You say there is nothing to fear from the East? I say you are searching in the wrong places. Look to Australia or China or South-East Asia, not to Russia or her empire, who will always be European, for it is Christendom herself that Russia defends, just as her free Cossacks ensured her boundaries for centuries. For it is written that the borders were drawn upon the world by God’s own finger tracing them as He traced the mosaics of our history.

For a while I forgot these things. I forgot them in Odessa.

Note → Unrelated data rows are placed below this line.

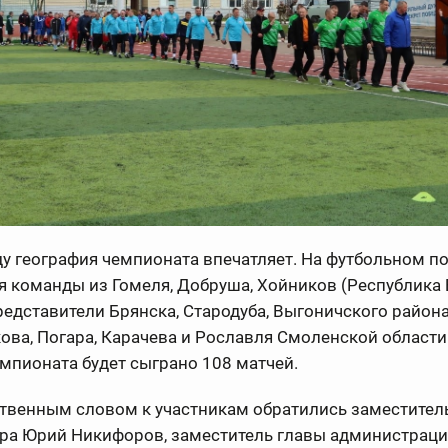
ду география чемпионата впечатляет. На футбольном п
я команды из Гомеля, Добруша, Хойников (Республика 
редставители Брянска, Стародуба, Выгоничского района
ва, Погара, Карачева и Рославля Смоленской области.
мпионата будет сыграно 108 матчей.
ственным словом к участникам обратились заместител
ора Юрий Никифоров, заместитель главы администрац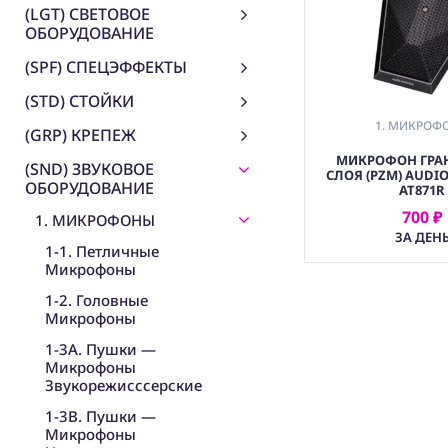
(LGT) СВЕТОВОЕ
ОБОРУДОВАНИЕ
(SPF) СПЕЦЭФФЕКТЫ
(STD) СТОЙКИ
1. МИКРОФ
(GRP) КРЕПЕЖ
МИКРОФОН ГРА
(SND) ЗВУКОВОЕ
СЛОЯ (PZM) AUDI
ОБОРУДОВАНИЕ
AT871R
700 ₽
1. МИКРОФОНЫ
АРЕНДОВ
ЗА ДЕН
1-1. Петличные
Микрофоны
1-2. Головные
Микрофоны
1-3A. Пушки —
Микрофоны
Звукорежисссерские
1-3B. Пушки —
Микрофоны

Things I had forgotten in Odessa: I had forgotten so much in Odessa. I gave up the memory of my simple, lustful wanton life, my Golden Age. This was not what I had planned. But in my despair I began to remember again. I have no memory, no memory of that other. Routines are performed, but I forget their origins. My rituals sustain me. I breathed the roses of forgetfulness in that ancient isle, the sweet isle of sanctuary. Believe me, I am not compromising you. Have you ever heard me complain? Nobody wants to know what happened. That’s show business, says Brady the child-killer. Is there some primitive sense they have that by killing us they empower themselves? There are more terrible ideas than this, I suppose. But they behave like film stars, these secret service interrogators, these prison guards. Salachti. I read what I could in the camps but most of what they gave me was not exactly designed to stimulate the mind but rather to reduce it. There are teachers who take great joy in passing on wisdom. But we must not forget the other kind of teacher, who loves to repress knowledge, to leave us more ignorant and brutal than themselves. Guilty or not, few deserved to be the props for the showmanship of illiterates or sadists.

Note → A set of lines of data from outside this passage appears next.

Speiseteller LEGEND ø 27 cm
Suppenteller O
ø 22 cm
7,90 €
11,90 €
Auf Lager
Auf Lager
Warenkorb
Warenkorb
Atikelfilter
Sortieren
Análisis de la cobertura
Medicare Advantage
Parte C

‘Pyat?’ He was sarcastic. ‘Are you sure your name isn’t Finif?’

I understood him all too well. He held up five fingers and then made the old sign for the Devil.

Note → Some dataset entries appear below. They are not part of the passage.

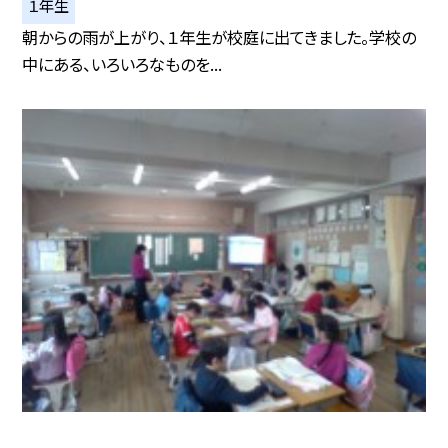
１年生
朝からの雨が上がり、１年生が校庭に出てきました。学校の
中にある、いろいろなものを...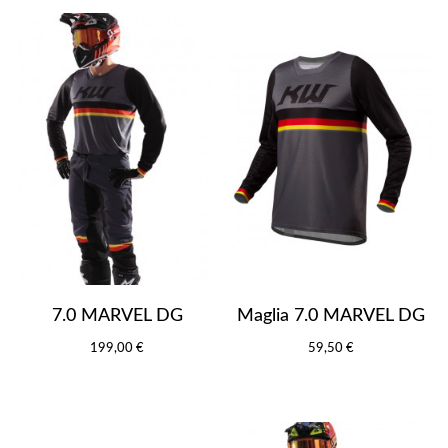
7.0 MARVEL DG
Maglia 7.0 MARVEL DG
199,00 €
59,50 €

We are our own country, we, the exiles. Our past and present are held in common, as is our pain, but we hold disparate notions of the future. Some of us expect to return, to pick up the threads of our lives exactly as they were the day we were taken away. Others anticipate their old world improved and cleansed. But I know what it would mean for me once I got back. I dream about it but the dreams are not always pleasant. In the most recent dream Esmé sits naked, reading aloud from the Bible in Hebrew while my mother listens. She is not the old fraud I saw that time but my real mother whom I waved goodbye to from the Kiev train. Finif! I knew that insult. Five. Fiinf.

‘What’ll you give me for half a sawbuck.’ He was grinning, this Yankee shyster. He held up a five-dollar bill. ‘A fin?’

‘A herring for a tin,’ I said. ‘Don’t insult me. Get out of my shop.’